The report said that geopolitical conflicts and their consequent impact on food, fertiliser and crude oil prices cast a cloud on the growth outlook globally. “India may feel its impact although the magnitude will, of course, depend on how long the dislocations in energy and food markets persist in the financial year and how resilient In- dia’s economy is to mitigate the impact. Transient shocks may not have a big effect on real growth and inflation,” according to the report.

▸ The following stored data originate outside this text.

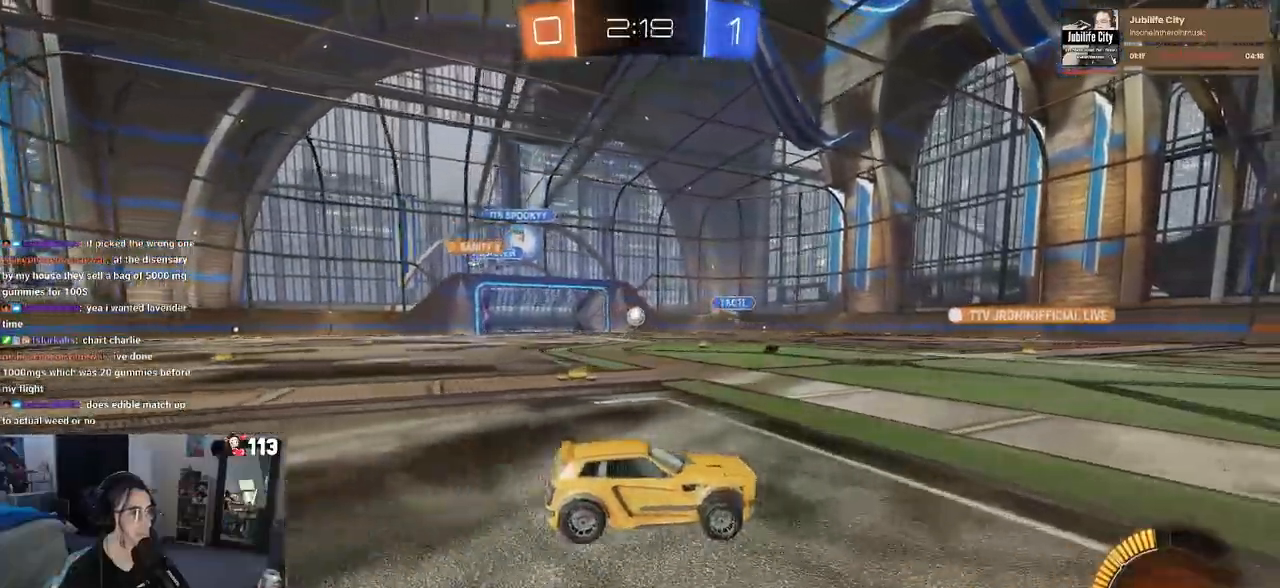
{"buttons": ["R2"], "left_stick": "left", "right_stick": "center", "events": [[267, "left_stick", "left"]]}
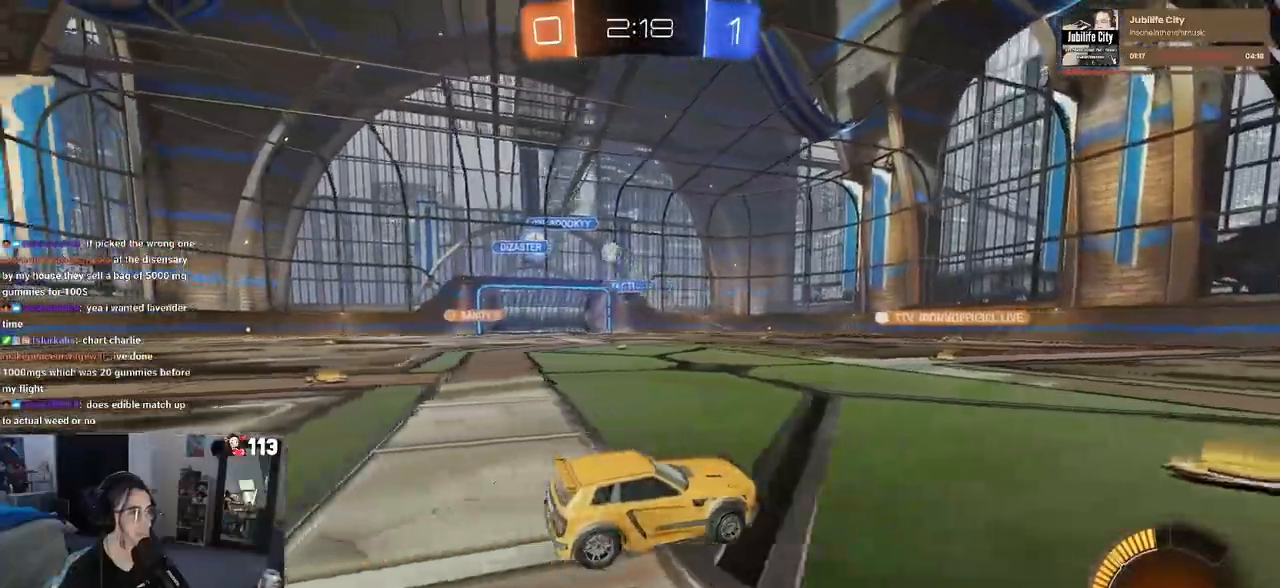
{"buttons": ["R2"], "left_stick": "left", "right_stick": "center", "events": [[217, "SQUARE", "down"], [350, "SQUARE", "up"]]}
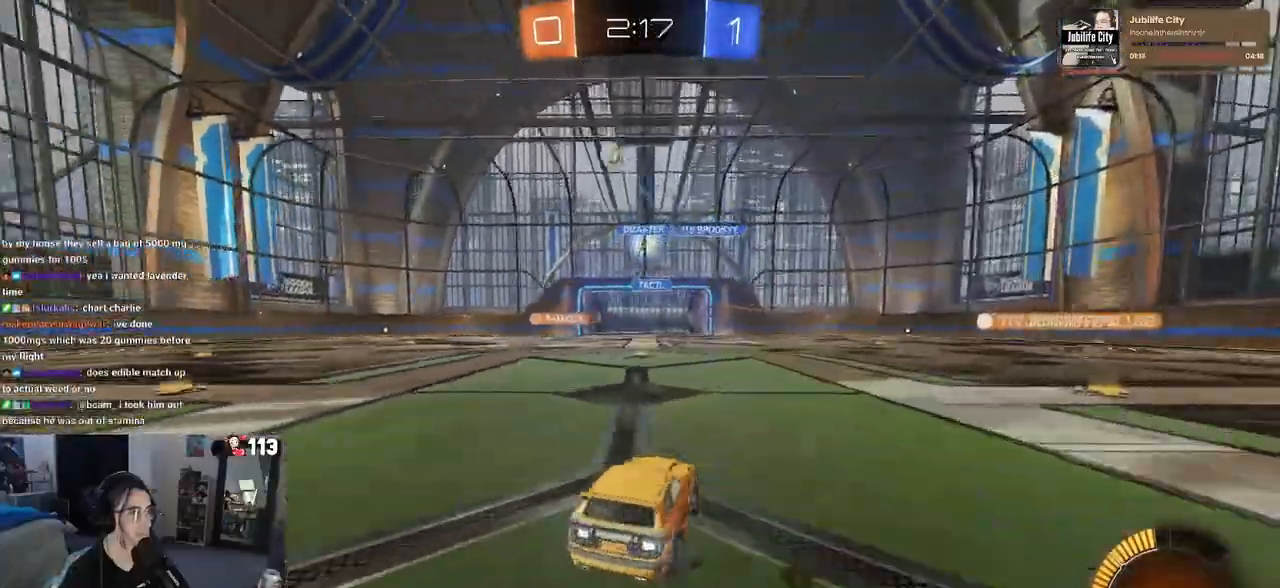
{"buttons": ["R1", "R2"], "left_stick": "left", "right_stick": "center", "events": [[200, "R1", "down"]]}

It said that international fertiliser prices have stabilised albeit at a higher than the pre-conflict level and global dynamics may eventually lower their level. “For the present though, the economy is benefiting from continued growth momentum in the agriculture sector with the first advance estimates of production of horticulture crops for 2021-22 indicating an increase in area sown for both fruits and vegetables over 2020-21,” according to the report.
It said that offsetting these potential headwinds, GatiShakti and productionlinked incentive schemes will drive investment, which will combine with supply chains strengthened by structural reforms taken in the past few years to deliver high post-recovery growth for the Indian economy.